Estimating Granger causality among large-scale climate processes from palaeoclimate time series including recent stalagmite-based data from Yok Balum Cave

Dmitry Smirnov

We analyze palaeoclimate data reflecting variations in solar activity (a record of 14C isotope representing a compiled archive of data from tree rings, marine sediments, and stalagmites; total solar irradiance time series reconstructed from an ice-core record of 10Be isotope) and Earth climate conditions such as temperature and moisture (stalagmite-based 13C, 18O, and 14C isotope records from Yok Balum Cave in Southern Belize). The time series available cover simultaneously the period from approximately 15 B.C. till 1950 A.D. and some of these data are characterized with non-equidistant temporal sampling and considerable dating errors.
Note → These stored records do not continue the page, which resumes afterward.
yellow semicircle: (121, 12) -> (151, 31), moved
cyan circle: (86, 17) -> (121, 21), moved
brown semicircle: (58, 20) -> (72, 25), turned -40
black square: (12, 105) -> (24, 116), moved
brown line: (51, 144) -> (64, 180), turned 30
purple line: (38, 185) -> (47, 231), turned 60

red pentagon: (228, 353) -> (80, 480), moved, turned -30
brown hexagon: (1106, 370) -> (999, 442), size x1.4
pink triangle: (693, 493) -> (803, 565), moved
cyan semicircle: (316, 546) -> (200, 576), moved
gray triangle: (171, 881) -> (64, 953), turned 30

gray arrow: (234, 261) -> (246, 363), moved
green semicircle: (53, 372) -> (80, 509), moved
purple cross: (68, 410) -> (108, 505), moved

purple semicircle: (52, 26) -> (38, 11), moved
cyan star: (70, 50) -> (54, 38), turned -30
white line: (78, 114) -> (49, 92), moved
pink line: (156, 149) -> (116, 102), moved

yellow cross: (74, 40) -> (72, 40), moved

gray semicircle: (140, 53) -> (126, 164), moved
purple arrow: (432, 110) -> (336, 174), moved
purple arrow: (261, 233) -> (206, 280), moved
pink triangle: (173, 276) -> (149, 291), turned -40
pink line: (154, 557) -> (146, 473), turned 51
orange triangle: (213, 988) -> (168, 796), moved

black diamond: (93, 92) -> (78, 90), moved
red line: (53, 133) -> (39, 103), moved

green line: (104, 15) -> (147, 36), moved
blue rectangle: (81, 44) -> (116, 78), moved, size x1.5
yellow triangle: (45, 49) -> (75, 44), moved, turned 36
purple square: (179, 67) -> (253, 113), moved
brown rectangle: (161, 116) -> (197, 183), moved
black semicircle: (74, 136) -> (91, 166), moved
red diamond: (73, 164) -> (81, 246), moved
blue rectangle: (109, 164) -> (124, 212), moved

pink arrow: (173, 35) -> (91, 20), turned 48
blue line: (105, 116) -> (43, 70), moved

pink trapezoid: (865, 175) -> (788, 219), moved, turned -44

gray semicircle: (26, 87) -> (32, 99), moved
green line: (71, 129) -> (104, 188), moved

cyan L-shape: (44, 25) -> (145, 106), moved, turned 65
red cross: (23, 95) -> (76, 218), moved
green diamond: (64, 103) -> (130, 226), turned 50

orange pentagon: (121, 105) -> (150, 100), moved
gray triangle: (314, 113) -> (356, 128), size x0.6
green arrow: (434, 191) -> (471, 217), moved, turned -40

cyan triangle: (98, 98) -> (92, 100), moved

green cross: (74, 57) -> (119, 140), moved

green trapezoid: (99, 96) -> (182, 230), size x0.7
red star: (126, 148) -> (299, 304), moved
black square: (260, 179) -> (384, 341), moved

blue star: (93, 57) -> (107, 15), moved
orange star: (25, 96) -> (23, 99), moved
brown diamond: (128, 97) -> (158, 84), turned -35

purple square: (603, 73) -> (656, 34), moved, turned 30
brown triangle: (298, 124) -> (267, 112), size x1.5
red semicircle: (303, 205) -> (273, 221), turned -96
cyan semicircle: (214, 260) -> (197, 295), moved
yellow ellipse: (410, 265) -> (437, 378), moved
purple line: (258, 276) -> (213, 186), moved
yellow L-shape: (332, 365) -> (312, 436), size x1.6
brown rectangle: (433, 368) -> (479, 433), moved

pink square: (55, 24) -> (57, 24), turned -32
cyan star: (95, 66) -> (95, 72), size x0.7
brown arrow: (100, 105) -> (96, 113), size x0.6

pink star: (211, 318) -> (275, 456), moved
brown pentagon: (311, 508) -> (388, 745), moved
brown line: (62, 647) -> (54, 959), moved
Influences of the processes under study on each other are estimated with the aid of Granger causality approach. Different time scales for temporal averaging of the data (ranging from 5 to 25 years) are inspected, as well different trial shifts of the time series relative to each other (ranging from -60 to 60 years) are considered to allow
either for a delayed influence or a biased dating. A mathematical benchmark system in the form of coupled stochastic oscillators with measurement noise and dating errors in the time series is used to simulate the effect of the latter factors on the Granger causality estimates. Influence of solar activity on 13C and 18O variations in
the sense of Granger causality is revealed at a significance level less than 0.05. We roughly quanify also temporal changes in the strength (and characteristic time scales or time delays) of that influence using moving window analysis.